Y	Hacker News new \| ask \| show \| jobs


	by hthh 3556 days ago
	Dynamic resizing fixes this, although hash collisions can still be a problem (albeit a very unlikely one if your hash is secure). https://en.wikipedia.org/wiki/Hash_table#Dynamic_resizing

3 comments

mason55 3556 days ago

The number of collisions is only loosely based on the hash function, it's much more closely tied to the fill factor.

If you keep your hash table 1% full then you're unlikely to run into a collision no matter how bad your hash function is. If you keep your table 99% full then it doesn't matter how good your hash function is. You still have to modulo your hash by the number of buckets.

link

wongarsu 3556 days ago

Yes, there are implemenations of hash tables that solve this problem. Hash collisions still ruin your worst case performance, but as long as nobody is asking how long you spend on inserts you can solve that too. As a trivial example, on each insert make the hashtable larger and change the hash function randomly until you found a solution that has O(1) lookup for all elements.

But now we're far outside the realm of "properties of hash tables" and instead inside "properties of my hash table", and any decent interviewer should recognize that.

link

lorantt 3556 days ago

I think people here seem to implicitly assume linked buckets, those are bad on modern architectures for several reasons.

Look at (Hopscotch,) Robin Hood or Cuckoo Hashing for hashing with linear probing, high fill factor (~0.9) and _amortized_ O(1).
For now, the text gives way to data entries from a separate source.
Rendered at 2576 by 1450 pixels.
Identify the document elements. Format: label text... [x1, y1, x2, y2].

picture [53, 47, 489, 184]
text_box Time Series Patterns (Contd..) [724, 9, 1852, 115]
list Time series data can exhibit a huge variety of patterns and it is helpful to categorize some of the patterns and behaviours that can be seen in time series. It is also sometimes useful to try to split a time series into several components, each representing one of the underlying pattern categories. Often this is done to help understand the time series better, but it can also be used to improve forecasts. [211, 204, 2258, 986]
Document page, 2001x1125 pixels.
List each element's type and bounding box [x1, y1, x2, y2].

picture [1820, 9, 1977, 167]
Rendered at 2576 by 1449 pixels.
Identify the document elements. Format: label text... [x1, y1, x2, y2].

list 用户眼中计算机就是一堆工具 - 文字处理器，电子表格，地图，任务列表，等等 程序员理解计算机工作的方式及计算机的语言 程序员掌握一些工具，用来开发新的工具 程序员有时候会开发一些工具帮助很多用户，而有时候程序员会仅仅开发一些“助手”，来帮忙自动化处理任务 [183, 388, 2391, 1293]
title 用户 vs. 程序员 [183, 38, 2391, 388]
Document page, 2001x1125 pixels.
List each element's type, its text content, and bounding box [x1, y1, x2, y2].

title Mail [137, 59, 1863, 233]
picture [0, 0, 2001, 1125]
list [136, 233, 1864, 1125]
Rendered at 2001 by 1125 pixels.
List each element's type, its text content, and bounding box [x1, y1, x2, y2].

I've seen a paper somewhere that proved Robin Hood worst-case O(log log n) afair.

http://www.sebastiansylvan.com/post/robin-hood-hashing-shoul...

https://en.m.wikipedia.org/wiki/Hopscotch_hashing

You can make open probing performantly concurrent with 2 bytes of memory overhead per key/value too:

http://preshing.com/20160314/leapfrog-probing/

link

hvidgaard 3553 days ago

My first tought about dynamic resizing is that you can have an amortized O(1) but still is O(n) worst case. Both then exploiting the hash function to force all elements into the same bucket, but also when triggering a resize.

You can make an expanding array with O(1) operations, but I'm unsure if it's applicable to a hashtable. It may be, but it's beginning to become very complex.

link